In HGTV’s past, “there was a bit of a copycat syndrome,” says Ruch. “One or two things worked, and people tried to replicate those in every show.” What has, perhaps, kept HGTV from being a victim of its own recent success is the degree to which it’s diversified within a narrow subject. The Napiers look, perhaps, a little like former network stars Chip and Joanna Gaines — but only if you squint — and very little like others on the network’s air.
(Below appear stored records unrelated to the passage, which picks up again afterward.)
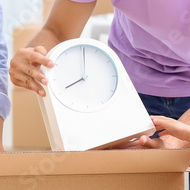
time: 8:01
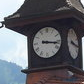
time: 9:16
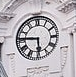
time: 5:45
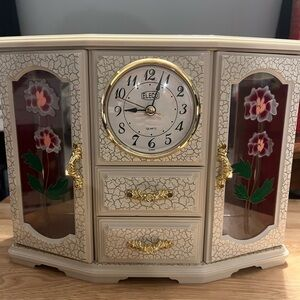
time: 9:03
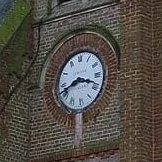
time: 3:42
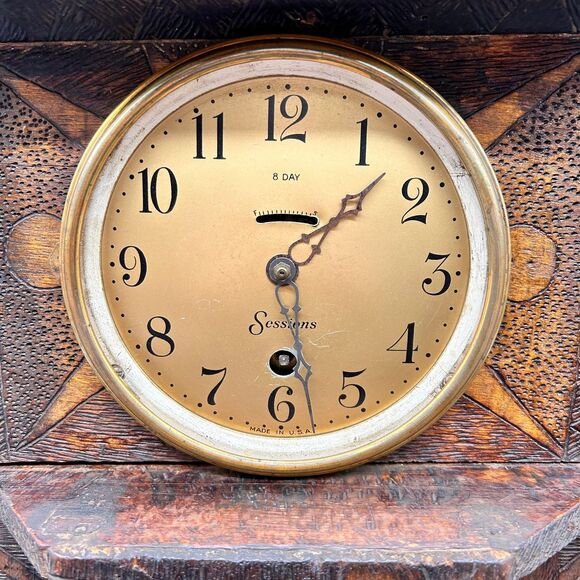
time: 1:28
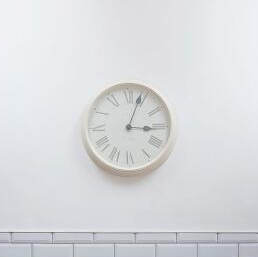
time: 3:03
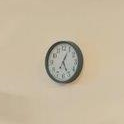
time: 5:04
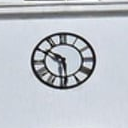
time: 5:50
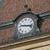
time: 9:17
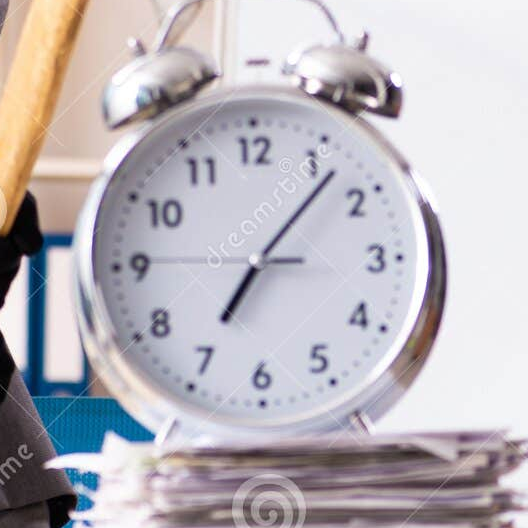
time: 7:07
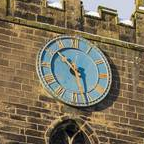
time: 10:27
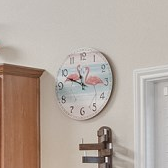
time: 11:48
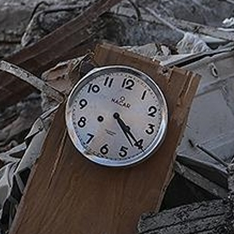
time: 4:20
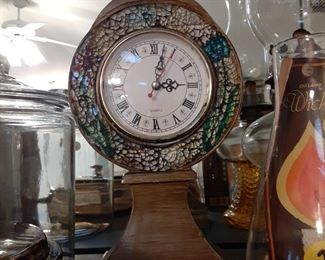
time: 3:02
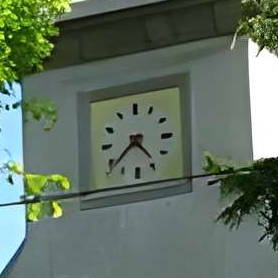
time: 4:38
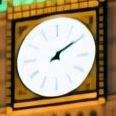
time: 2:09
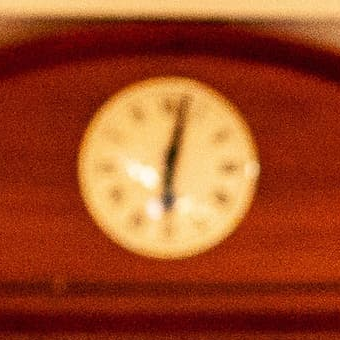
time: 6:02
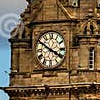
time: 3:50
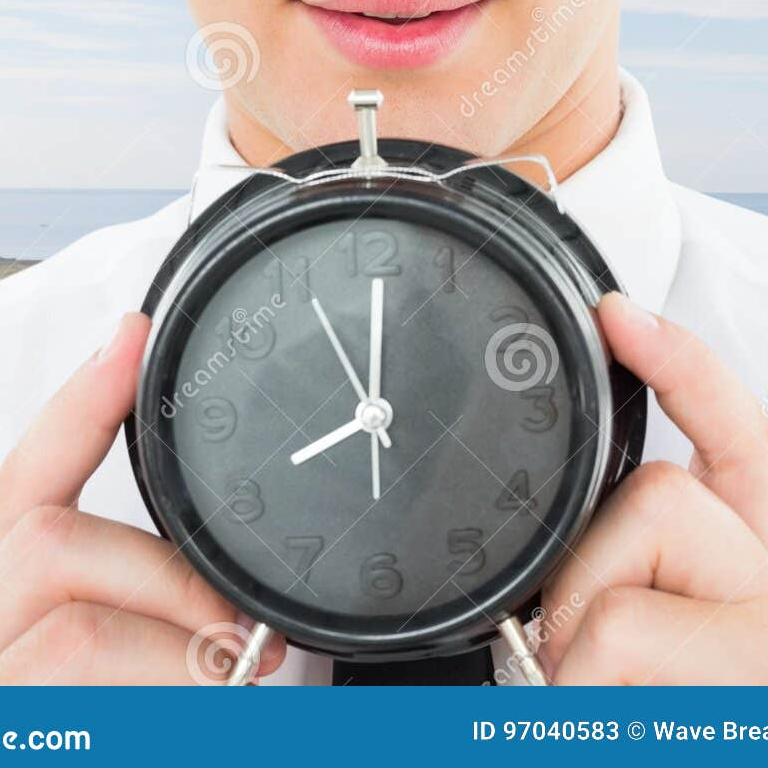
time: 8:00
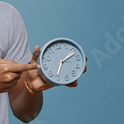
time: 7:12
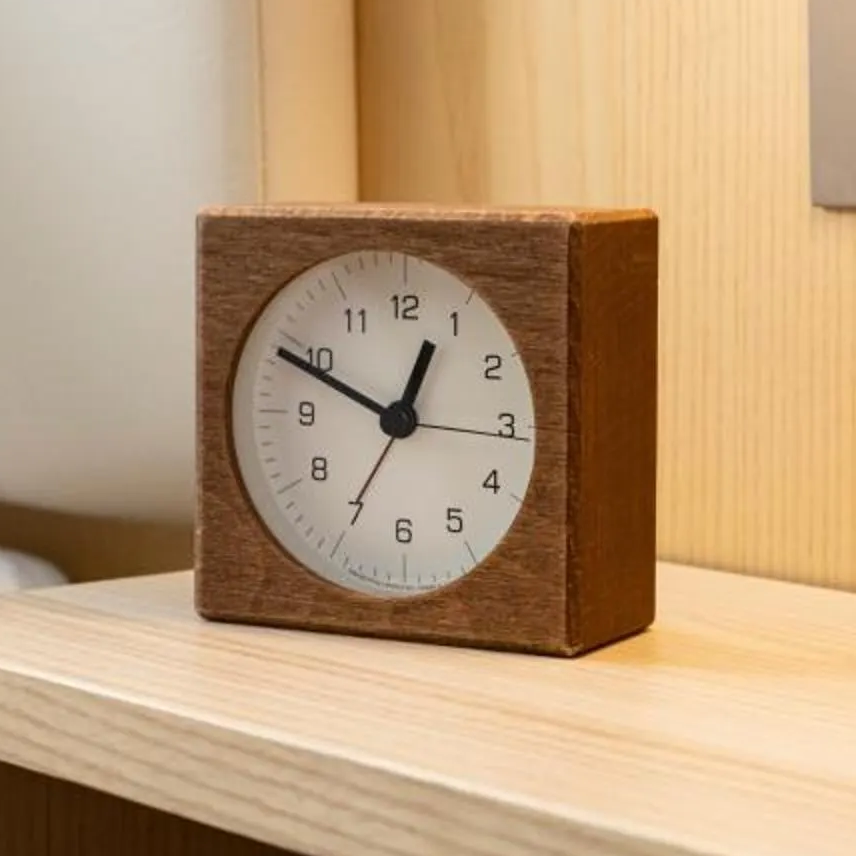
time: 12:49
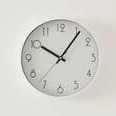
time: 10:06
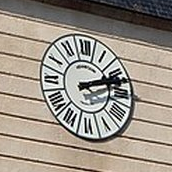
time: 2:11
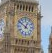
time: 12:51
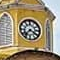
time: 7:20
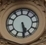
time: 5:29
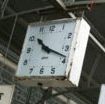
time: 10:18
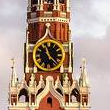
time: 11:22
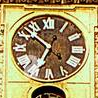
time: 6:52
The Gaineses are proof positive of the power of HGTV and its refusal to repeat itself. The empire built on the success of the now-concluded series “Fixer Upper” has grown to include the Magnolia Network, a dedicated channel within Discovery set to launch Oct. 4. (“We don’t really care which one our audience is watching,” Finch, the Discovery executive, says.) In the absence of the Gaineses, now newer and established stars are creating franchises of their own.
By building out a suite of ambitious talent and emphasizing how they’re different from one another, HGTV has found success beyond its longtime reputation as a landing space away from the world’s troubles. As Bromstad, the network’s longest-tenured on-air personality, puts it, “What HGTV has done over my 14 years there has been incredible. They went from a very buttoned-up organization to an organization with some buttons undone, the tie loosened — and having a great time.”